> **Data shown**
== == ==
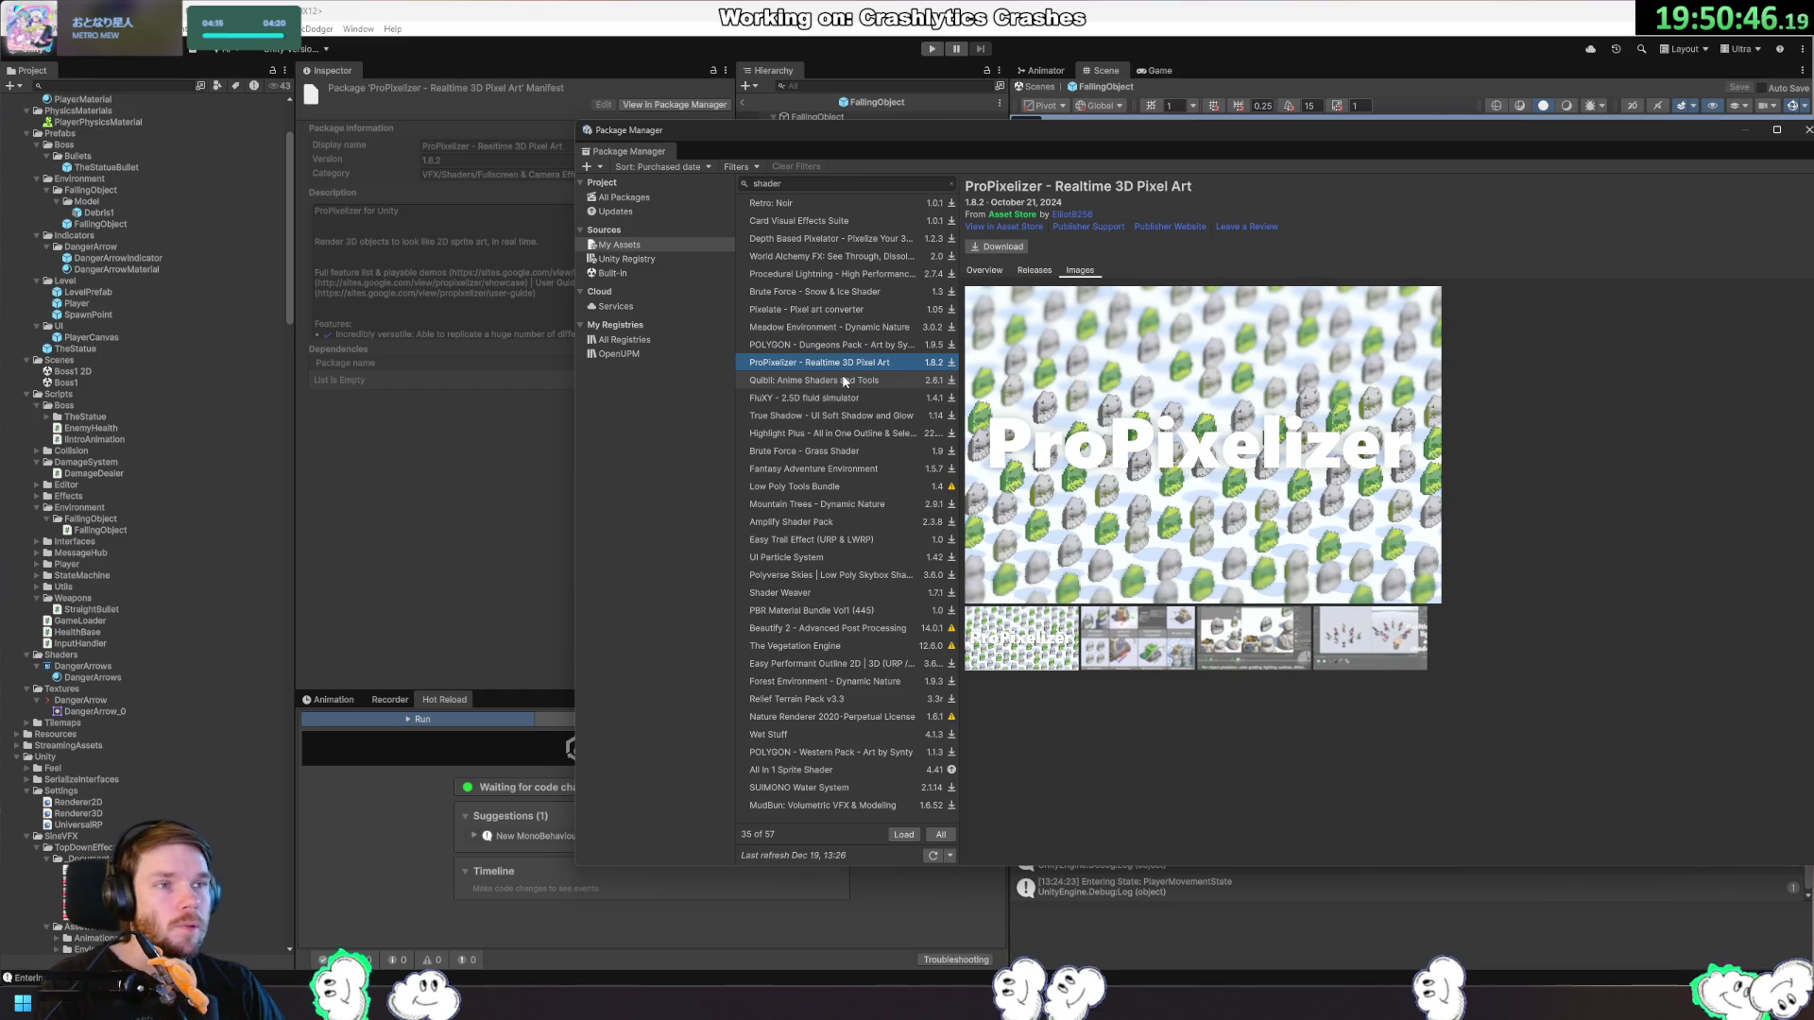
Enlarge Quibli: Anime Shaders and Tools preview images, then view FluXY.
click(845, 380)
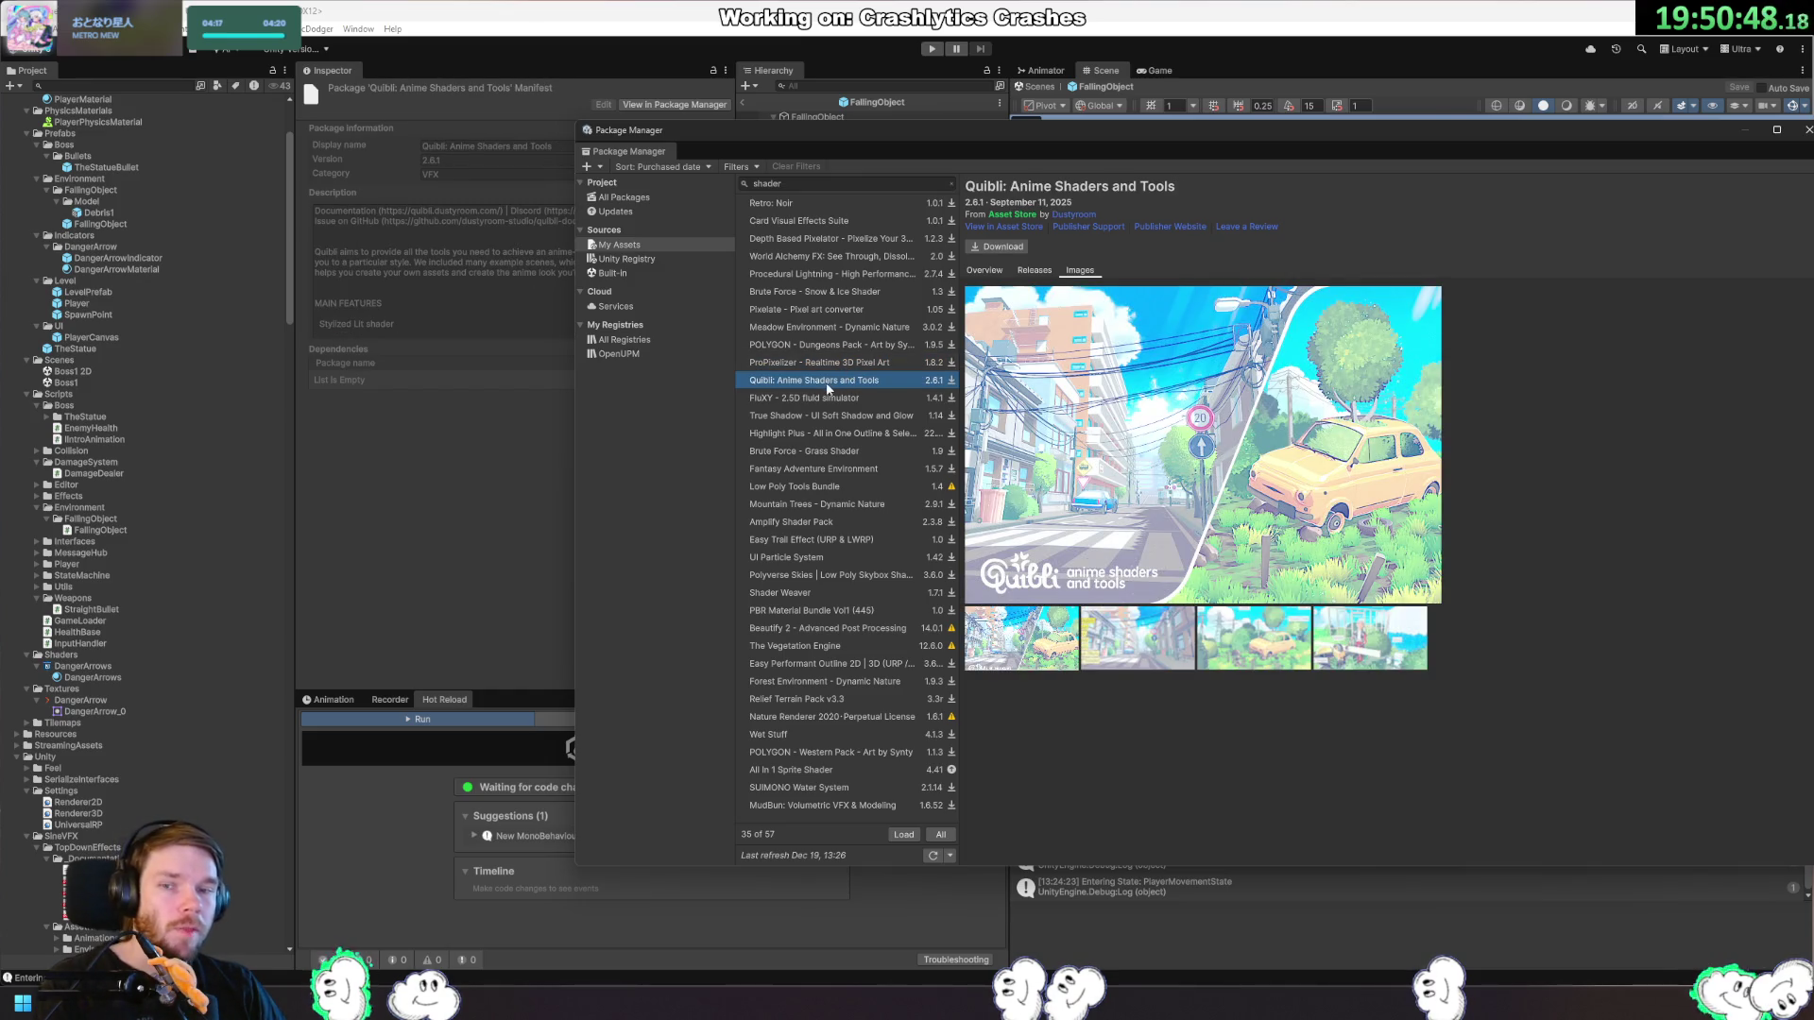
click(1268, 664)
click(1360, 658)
== == ==
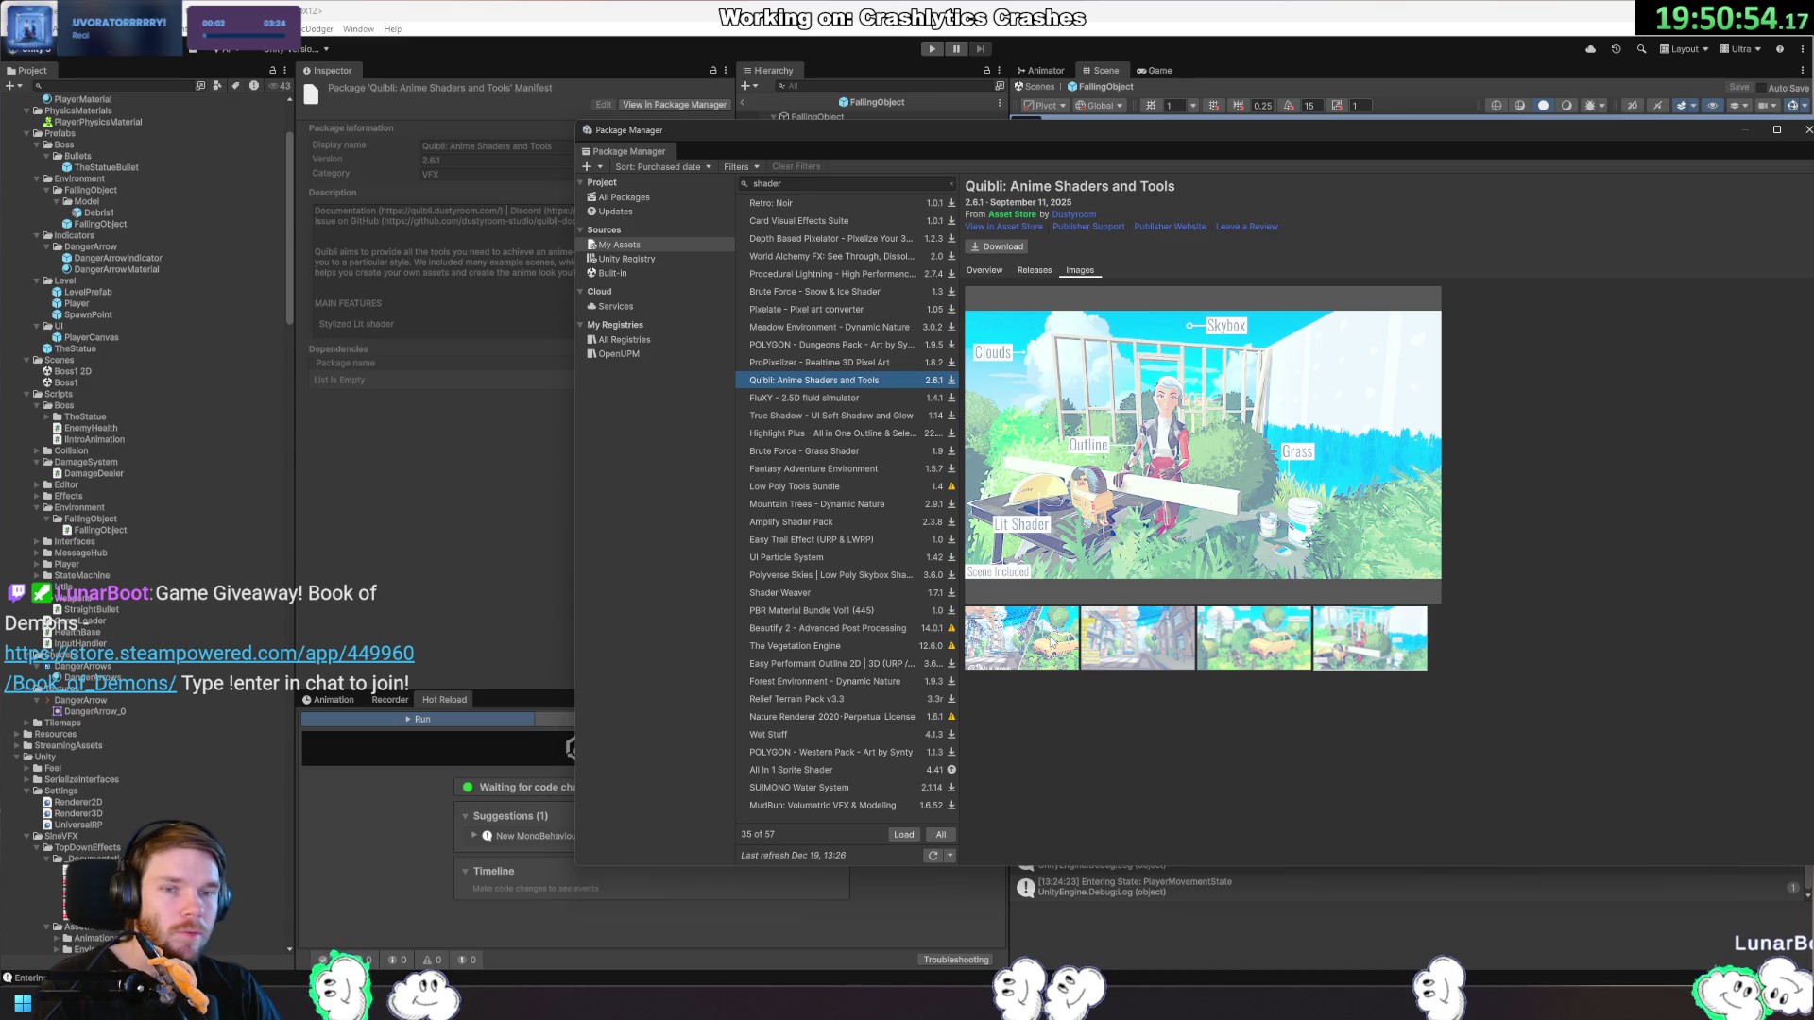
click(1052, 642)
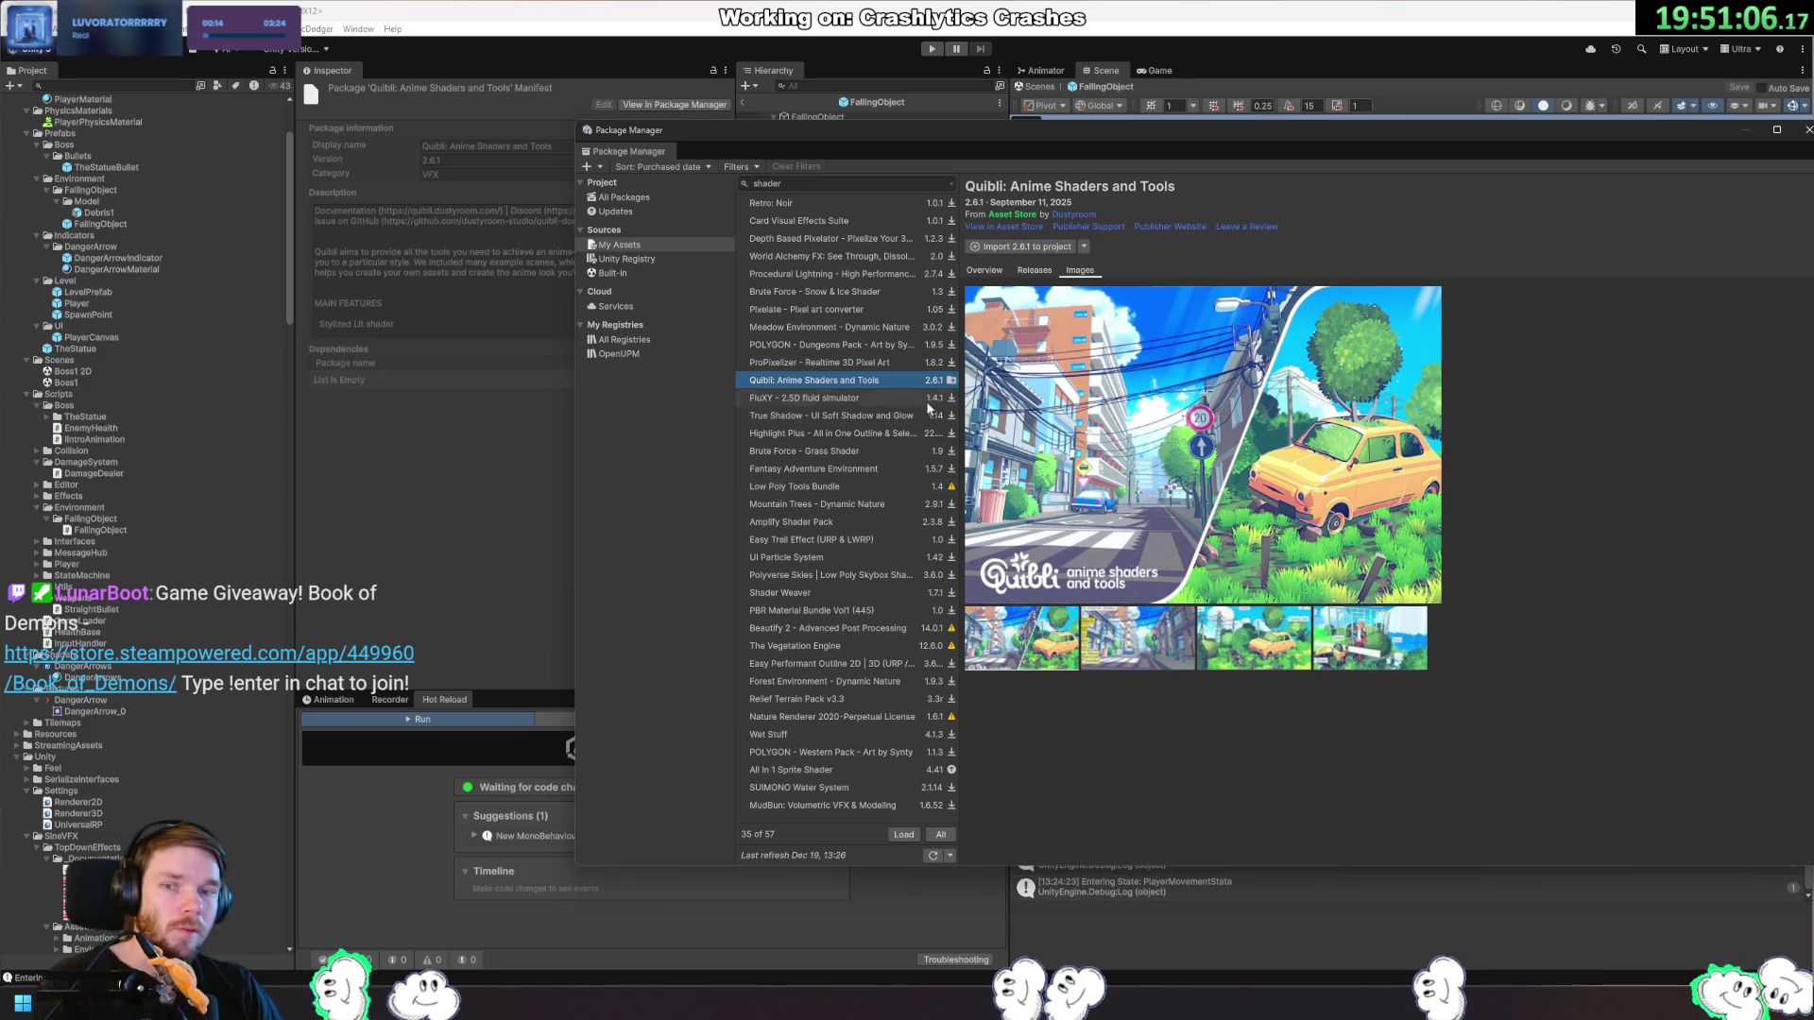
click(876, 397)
== == ==
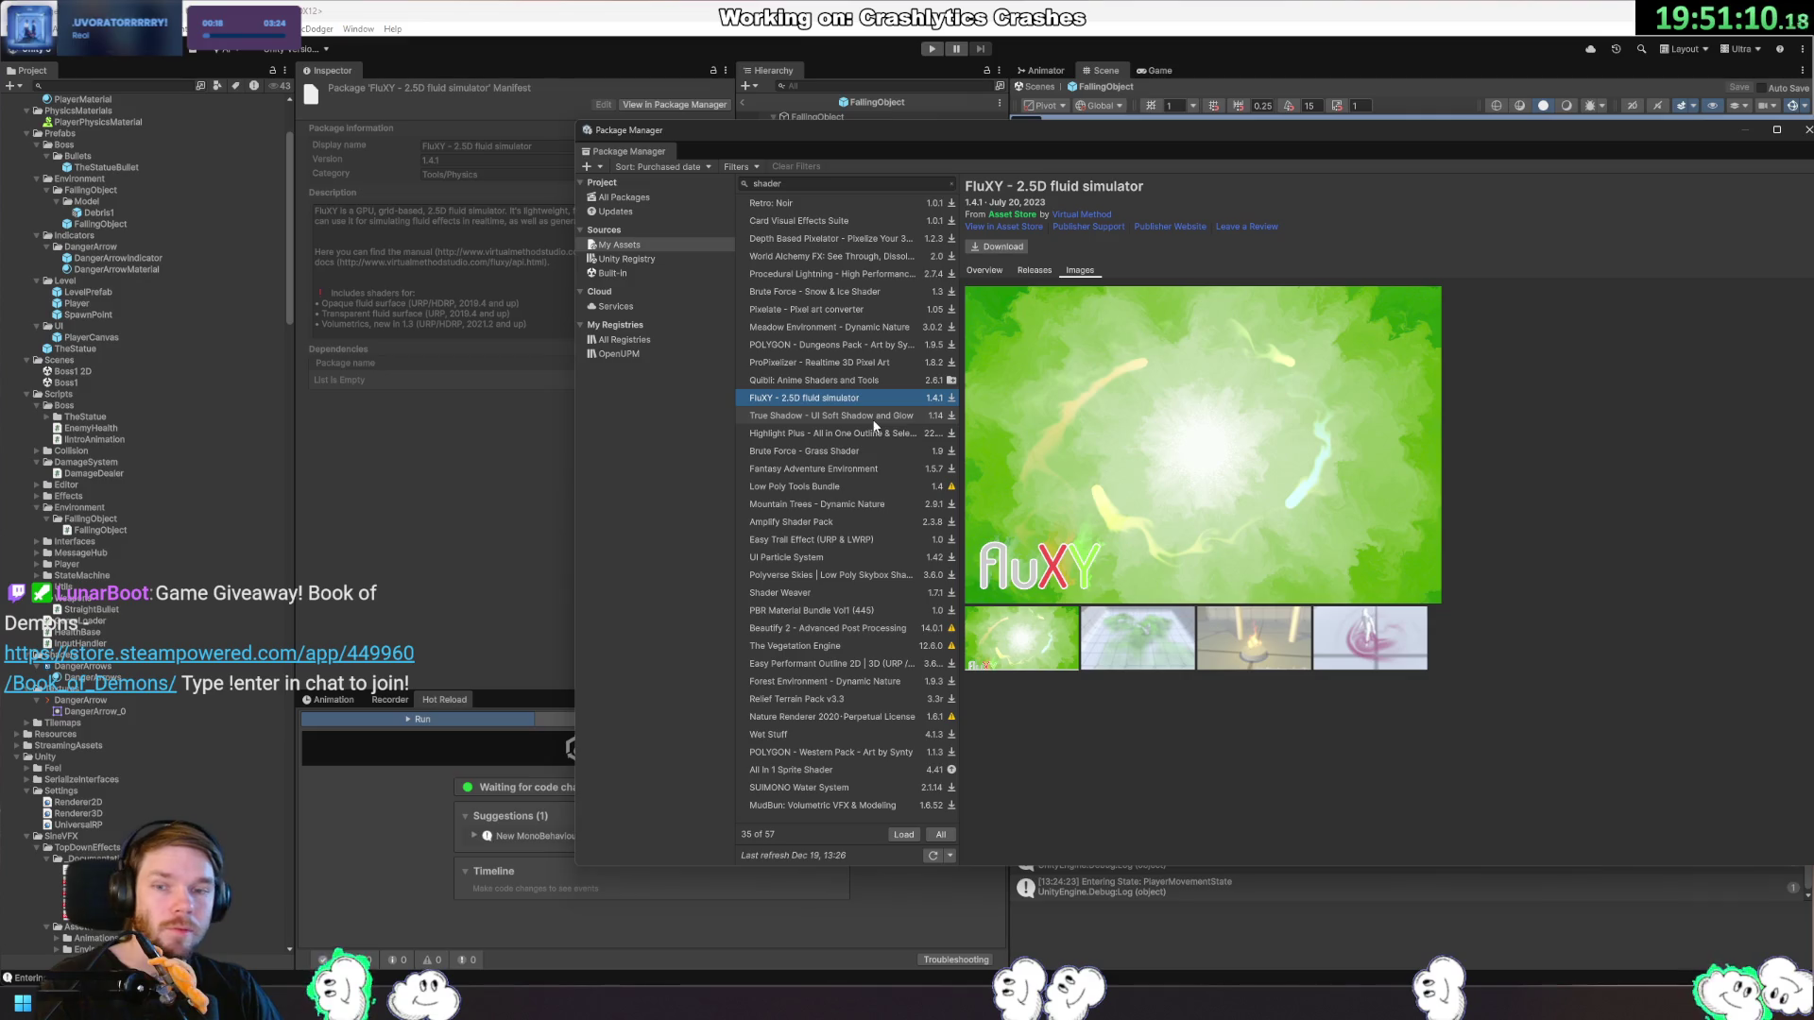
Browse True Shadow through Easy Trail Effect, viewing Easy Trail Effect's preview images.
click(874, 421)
== == ==
Although pictures appear among the records above, none are to be output; print exactly the lines from the line containing "Enlarge Quibli: Anime" through the line containing "click(1360, 658)".

Enlarge Quibli: Anime Shaders and Tools preview images, then view FluXY.
click(845, 380)
click(1268, 664)
click(1360, 658)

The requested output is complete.